→ READING TEXT:
# # # # # # #
Tuesday 4 November 2014

Guilt and Pick & Mix Parenting

We had a bit of a gathering at our place over the weekend and several friends with kids were there. While enjoying watching the kids playing together I was thinking about parenting styles. Everyone we know has different strategies for raising their kids, all of which are right for them and the respective families they're building. I've never seen obvious criticism between friends of parenting styles (nor do I think critically of the way anyone I know does things) and yet I often feel guilty and vulnerable when I share elements of our parenting style.

Some of it is probably that I'm new to the game - perhaps with more time that'll change - but I reckon some of it is down to how apparent criticism of things is in the media - just check out the comments section on any article on infant sleep for an example!

Anyway, much as anyone can weigh in on anything (like I'm doing now, ha!) and much as I love to read every article on the internet to work out how to raise my kid... At some point you've got to just stop and think about the lifestyle you want for your family, pick out what works and run with it. (actually, I imagine plenty of folk less obsessive than I just run with what works from the start - but I am who I am so humour me here!)
# # # # # # #
→ INFORMATION SHOWN:
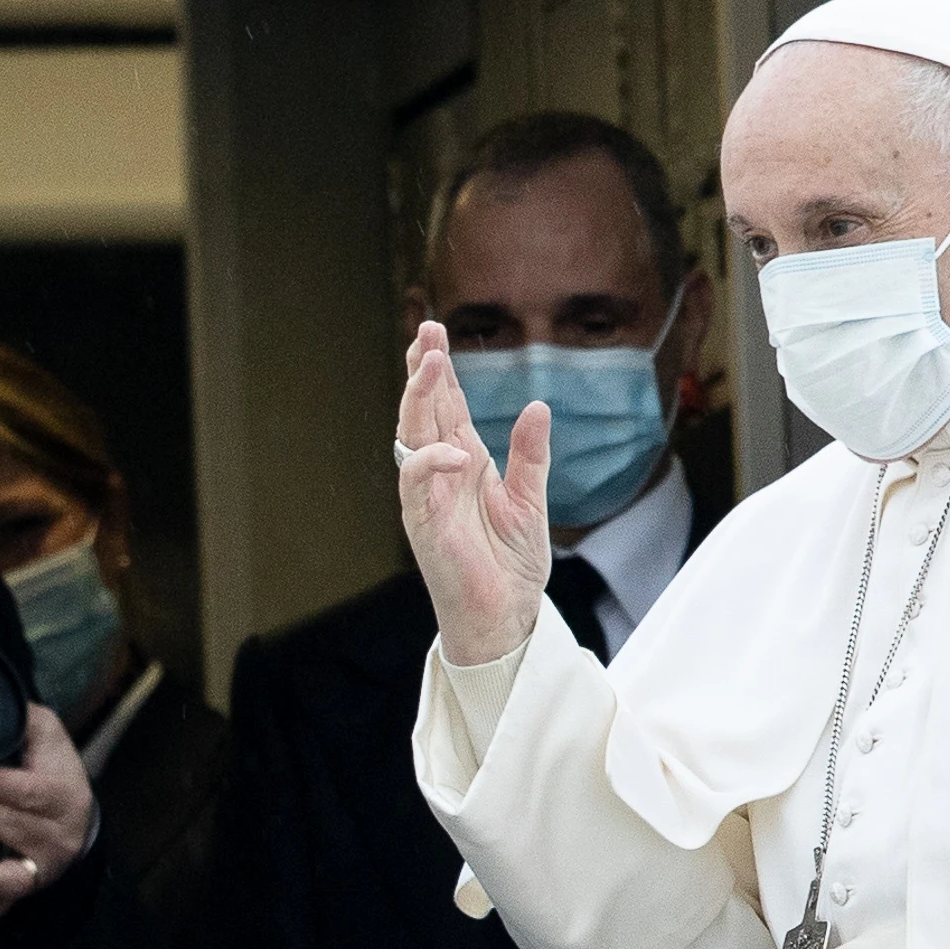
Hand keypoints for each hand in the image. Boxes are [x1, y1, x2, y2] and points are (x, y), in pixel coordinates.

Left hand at [0, 703, 94, 923]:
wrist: (78, 817)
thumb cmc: (53, 769)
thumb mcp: (47, 735)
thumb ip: (18, 719)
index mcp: (64, 796)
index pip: (25, 792)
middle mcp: (57, 838)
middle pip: (6, 826)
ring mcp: (41, 869)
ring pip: (3, 873)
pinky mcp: (24, 890)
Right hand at [392, 322, 556, 668]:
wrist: (506, 616)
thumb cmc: (511, 565)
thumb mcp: (531, 501)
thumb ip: (530, 455)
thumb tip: (537, 406)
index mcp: (465, 463)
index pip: (447, 407)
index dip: (441, 372)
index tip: (436, 334)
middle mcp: (441, 474)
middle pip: (423, 411)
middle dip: (423, 371)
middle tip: (427, 332)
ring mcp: (429, 496)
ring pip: (412, 437)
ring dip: (418, 399)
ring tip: (429, 361)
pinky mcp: (424, 524)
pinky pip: (417, 483)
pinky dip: (431, 462)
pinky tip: (455, 450)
# # # # # # #
→ WHAT YOU ARE ASKED TO DO: Continue the blog post on guilt and pick-and-mix parenting from the point where it stops.

→ OUTPUT OF THE TASK:
There are many different labels - attachment parenting, helicopter parenting, authoritative parenting, to name a few - which can intersect and overlap - and I suspect most people find a mixture of things suit them. I certainly don't completely relate to any one label - I have picked out the bits that work for me and ditched other things that don't (like I love wearing Young Sir in my front pack which might tick a box in the attachment parenting column, but he's been sleeping in his own room since he was a week old, which doesn't seem like an attachment parenting way of doing things).

My sister has adopted what she calls "family centric parenting" and I really like that term. The idea is that rather than the child being the centre of everything the family as a whole is the focus. I really like the concept that it is whatever works for your family at any given moment in time - different to suit different seasons in your life and different in your family from in any other family. The parenting Young Sir experiences will be different from what his cousins grow up with - my sister and I are different, our lives are different, our families are different - but all our kids will be loved, and hopefully happy and healthy.

And what I'm trying to say, in a very convoluted way, is that I reckon whatever you choose to do for your kids and your family will be best... For your kids and your family. So hopefully we can all move away from guilt and embrace our instinct.

(but I'll probably still be Googling everything, just so you know)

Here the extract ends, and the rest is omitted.